• _EXERCISE INSTRUCTIONS_: Copy exactly the lines from the one containing "right wrist: (759, 535)" through the last line of the records, both included, and nothing more.

• _PROVIDED DATA_:
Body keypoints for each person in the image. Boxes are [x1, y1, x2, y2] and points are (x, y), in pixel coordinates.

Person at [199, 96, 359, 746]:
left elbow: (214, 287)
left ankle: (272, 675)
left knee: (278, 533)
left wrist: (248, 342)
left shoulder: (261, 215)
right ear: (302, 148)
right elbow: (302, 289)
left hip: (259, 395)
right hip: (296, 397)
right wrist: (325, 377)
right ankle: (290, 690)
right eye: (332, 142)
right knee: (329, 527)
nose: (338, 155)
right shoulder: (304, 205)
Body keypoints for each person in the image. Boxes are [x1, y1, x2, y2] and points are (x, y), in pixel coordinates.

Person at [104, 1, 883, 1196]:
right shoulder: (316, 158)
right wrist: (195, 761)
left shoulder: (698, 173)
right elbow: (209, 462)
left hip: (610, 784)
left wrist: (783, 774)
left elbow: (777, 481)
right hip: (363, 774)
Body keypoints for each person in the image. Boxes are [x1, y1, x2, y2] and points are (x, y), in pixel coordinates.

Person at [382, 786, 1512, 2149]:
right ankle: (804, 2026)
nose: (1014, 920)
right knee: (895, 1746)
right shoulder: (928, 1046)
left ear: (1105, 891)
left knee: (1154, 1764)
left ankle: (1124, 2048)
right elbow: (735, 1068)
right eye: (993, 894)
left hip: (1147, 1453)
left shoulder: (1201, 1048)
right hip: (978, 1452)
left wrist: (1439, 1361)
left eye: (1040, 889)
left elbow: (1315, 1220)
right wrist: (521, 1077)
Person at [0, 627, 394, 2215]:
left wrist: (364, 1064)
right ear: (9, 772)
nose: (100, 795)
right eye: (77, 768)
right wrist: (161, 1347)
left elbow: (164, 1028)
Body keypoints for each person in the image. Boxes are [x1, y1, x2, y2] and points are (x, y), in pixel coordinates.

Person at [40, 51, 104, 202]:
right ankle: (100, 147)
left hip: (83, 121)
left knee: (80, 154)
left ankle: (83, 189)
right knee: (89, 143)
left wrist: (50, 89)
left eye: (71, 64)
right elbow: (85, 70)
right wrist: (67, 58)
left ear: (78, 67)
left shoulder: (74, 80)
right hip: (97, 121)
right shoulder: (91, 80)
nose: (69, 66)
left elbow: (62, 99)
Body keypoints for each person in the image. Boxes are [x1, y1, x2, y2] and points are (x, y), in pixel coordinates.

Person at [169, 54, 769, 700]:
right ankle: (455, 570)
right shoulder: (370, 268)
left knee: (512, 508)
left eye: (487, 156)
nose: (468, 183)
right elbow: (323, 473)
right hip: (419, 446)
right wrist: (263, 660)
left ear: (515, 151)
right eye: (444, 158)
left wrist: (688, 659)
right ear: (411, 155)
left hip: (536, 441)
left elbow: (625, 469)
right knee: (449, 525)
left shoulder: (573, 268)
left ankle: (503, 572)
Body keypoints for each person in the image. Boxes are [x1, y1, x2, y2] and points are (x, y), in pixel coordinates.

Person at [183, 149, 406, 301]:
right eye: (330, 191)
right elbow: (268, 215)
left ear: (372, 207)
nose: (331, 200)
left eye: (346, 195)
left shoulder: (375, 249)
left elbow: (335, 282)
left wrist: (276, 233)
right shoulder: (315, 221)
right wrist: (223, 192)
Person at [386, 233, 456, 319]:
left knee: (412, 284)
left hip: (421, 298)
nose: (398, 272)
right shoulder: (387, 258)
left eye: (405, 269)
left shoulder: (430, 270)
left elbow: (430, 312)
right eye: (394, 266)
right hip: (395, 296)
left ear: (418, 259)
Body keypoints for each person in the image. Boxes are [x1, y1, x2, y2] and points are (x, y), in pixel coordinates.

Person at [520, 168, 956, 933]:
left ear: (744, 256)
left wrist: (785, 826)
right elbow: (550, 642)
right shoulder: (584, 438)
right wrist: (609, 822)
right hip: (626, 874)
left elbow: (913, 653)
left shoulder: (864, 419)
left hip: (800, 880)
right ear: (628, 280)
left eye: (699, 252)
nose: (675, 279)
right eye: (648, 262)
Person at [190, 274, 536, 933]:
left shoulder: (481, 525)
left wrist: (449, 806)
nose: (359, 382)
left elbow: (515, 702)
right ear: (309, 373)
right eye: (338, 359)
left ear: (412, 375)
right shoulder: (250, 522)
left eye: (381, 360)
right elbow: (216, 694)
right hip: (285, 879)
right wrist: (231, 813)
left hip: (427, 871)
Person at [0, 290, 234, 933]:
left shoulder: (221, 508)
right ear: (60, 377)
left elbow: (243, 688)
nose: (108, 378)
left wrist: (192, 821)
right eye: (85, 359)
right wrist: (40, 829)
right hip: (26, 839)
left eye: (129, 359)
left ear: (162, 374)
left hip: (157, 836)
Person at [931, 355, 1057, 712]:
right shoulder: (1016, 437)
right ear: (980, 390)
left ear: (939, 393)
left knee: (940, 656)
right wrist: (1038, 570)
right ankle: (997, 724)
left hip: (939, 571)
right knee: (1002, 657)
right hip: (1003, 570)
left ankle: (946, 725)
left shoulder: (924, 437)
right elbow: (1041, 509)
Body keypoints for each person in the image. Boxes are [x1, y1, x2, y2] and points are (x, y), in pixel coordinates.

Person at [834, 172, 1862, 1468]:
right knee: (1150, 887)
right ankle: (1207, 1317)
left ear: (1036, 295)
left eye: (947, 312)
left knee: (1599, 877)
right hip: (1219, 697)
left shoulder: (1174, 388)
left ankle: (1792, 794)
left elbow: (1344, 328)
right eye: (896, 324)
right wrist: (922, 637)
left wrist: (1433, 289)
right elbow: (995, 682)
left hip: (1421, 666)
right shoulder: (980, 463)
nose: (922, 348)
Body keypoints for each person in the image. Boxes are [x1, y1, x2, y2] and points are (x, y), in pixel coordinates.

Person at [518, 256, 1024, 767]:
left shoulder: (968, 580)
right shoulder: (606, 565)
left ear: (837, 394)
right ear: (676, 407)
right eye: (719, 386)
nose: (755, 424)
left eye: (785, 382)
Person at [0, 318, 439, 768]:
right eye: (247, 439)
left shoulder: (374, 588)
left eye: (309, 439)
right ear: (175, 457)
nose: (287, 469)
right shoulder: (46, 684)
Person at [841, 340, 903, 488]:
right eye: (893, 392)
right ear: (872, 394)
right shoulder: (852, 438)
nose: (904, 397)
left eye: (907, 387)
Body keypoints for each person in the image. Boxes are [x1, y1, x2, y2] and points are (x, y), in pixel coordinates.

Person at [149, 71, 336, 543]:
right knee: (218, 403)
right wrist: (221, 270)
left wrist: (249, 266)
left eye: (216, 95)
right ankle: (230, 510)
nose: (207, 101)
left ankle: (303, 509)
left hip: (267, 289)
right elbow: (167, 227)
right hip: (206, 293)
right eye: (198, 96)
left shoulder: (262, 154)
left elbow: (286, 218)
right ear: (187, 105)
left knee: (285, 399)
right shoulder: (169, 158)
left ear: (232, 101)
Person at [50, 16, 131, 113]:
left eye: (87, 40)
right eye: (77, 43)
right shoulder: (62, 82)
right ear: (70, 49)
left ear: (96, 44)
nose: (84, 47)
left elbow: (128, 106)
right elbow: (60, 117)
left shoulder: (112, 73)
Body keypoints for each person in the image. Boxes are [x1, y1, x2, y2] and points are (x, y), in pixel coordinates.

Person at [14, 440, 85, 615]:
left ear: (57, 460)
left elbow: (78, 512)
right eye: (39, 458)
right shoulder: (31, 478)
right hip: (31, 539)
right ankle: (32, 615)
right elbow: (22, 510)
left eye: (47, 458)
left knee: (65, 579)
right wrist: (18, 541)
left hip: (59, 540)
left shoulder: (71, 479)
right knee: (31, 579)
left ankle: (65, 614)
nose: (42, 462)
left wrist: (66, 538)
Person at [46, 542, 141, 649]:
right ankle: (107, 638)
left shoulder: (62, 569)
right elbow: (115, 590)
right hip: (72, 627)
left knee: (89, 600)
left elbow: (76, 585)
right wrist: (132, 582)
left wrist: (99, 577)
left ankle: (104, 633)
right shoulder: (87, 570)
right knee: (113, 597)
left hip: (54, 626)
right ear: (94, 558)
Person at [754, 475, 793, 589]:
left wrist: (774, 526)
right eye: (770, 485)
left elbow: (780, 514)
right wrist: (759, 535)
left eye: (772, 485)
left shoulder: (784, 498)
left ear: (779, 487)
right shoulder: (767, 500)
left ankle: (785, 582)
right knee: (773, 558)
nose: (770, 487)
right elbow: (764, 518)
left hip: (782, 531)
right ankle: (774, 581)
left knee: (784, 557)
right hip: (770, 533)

• _ANSWER BELOW_:
right wrist: (759, 535)
left eye: (772, 485)
left shoulder: (784, 498)
left ear: (779, 487)
right shoulder: (767, 500)
left ankle: (785, 582)
right knee: (773, 558)
nose: (770, 487)
right elbow: (764, 518)
left hip: (782, 531)
right ankle: (774, 581)
left knee: (784, 557)
right hip: (770, 533)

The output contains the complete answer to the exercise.